Cardiology Associates of Morristown hosted their annual “Our Noble 90’s” event to honor patients that have made it to that age.
Cardiologist Dr. David Freilich says the practice has over 300 patients that are age 90 and above.
“I think it’s a reflection of the fact that people are getting older,” Freilich said. “People are able to keep going, stay out of nursing homes, have a great life and make the best of it. That’s what we are here to celebrate.”
Dr. Freilich’s mother was his inspiration to host the ‘Our Noble 90’s’ event.
“It’s good to not only have people enjoy the day, but we also have a lot of 80-year-olds who are clamoring to come to this party. We don’t let them in. It’s an incentive for them to live to age 90,” Freilich said. “It’s also important to highlight to other people what they can do to make themselves live longer.”
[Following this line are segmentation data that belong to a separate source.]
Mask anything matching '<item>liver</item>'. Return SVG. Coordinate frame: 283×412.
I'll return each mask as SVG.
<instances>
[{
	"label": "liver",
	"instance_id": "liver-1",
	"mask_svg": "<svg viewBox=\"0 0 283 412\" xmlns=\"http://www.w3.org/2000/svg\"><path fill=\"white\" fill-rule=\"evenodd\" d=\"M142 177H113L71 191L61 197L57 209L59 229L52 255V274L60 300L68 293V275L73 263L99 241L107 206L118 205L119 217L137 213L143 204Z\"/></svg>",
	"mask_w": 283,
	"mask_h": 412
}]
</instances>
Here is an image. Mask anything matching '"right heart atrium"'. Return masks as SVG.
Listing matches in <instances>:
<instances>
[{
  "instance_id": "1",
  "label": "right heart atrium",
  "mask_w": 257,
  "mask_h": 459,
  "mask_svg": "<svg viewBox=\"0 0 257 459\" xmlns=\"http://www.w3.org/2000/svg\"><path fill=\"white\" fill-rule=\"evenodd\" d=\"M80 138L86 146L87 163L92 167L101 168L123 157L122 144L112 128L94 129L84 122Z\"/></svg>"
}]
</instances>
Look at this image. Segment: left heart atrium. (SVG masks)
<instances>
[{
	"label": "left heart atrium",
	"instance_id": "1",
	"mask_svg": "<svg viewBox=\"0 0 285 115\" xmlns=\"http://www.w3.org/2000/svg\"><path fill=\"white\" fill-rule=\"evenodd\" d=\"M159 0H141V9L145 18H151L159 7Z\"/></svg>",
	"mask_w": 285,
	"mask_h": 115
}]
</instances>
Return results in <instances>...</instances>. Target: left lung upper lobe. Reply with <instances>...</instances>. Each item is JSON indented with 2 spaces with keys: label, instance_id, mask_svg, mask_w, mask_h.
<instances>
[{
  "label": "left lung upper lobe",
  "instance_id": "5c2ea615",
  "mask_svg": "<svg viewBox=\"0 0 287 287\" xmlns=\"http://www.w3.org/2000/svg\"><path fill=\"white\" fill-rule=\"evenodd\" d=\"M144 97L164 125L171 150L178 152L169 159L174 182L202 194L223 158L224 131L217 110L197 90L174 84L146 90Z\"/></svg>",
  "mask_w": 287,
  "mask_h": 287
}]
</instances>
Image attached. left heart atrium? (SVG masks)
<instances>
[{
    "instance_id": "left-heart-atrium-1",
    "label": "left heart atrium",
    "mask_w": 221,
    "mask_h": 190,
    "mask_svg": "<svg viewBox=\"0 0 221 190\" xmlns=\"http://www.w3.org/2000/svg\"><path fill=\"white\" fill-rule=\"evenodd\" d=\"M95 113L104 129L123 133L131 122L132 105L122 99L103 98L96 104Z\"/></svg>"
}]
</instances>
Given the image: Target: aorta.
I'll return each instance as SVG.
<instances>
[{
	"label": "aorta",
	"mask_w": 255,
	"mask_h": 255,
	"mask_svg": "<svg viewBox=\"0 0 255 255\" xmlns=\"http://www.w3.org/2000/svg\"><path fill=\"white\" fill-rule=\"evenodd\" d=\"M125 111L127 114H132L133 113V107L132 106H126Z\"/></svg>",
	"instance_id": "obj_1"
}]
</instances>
Henry Shapiro of Dover is the events entertainer. At 99-years-old, he plays the piano and performs weekly across New Jersey.
“I like to do Broadway show tunes. Mostly big hits from the 40’s from the movies and so forth. I perform whenever I get the opportunity,” Shapiro said. “Gershwin is my favorite. He’s a great composer. Unfortunately, he died too young.”
Edward Mosberg is 94 years old. Now living in New Jersey, he was born in Poland. He gives lectures on his experiences during the second World War.
“I was in the concentration camps,” Mosberg said. “I go and talk to all kinds of groups. I’ve spoken to groups with two people. I’ve spoke to a group of 15,000 people. Whatever it is, anytime they need me I go, and I talk. I tell them about the Holocaust because they don’t know.”
93-year-old Roger Conover of Mendham, a Korean War veteran, worked for Bell Labs for 30 years. He started another career after retiring at age 60.
“If I have a claim to fame it’s with an outfit called J.G. Wentworth,” Conover said. “Even though I haven’t done a spot in seven or eight years, I’m out of the business now, I think they still use some of my stuff with the punch line.”
So what’s the secret to living a life into your 90’s. Dr. David Freilich says it’s genetic.
“They’ve estimated that twenty percent of people that lived to their 90’s and above is genetic,” Freilich said. “There’s nothing you can do about that except pick the right parents.”
99-year-old Henry Shapiro has another opinion.
“There is no secret,” Shapiro said. “My brother lived to be 94. Both of my parents were deceased in their 60’s. So, I really have nothing I can count on.”
94-year-old Edward Mosberg finds strength in his lost loved ones.
“My secret is I lost my whole family,” Mosberg said. “So, my obligation and duty is to go around the world and talk whenever they need me.”
93-year-old Roger Conover says to stay on top of your health.
“That got my body in a condition that by the time I was in my early 60’s, it was ready to go on for another 30 years or so.”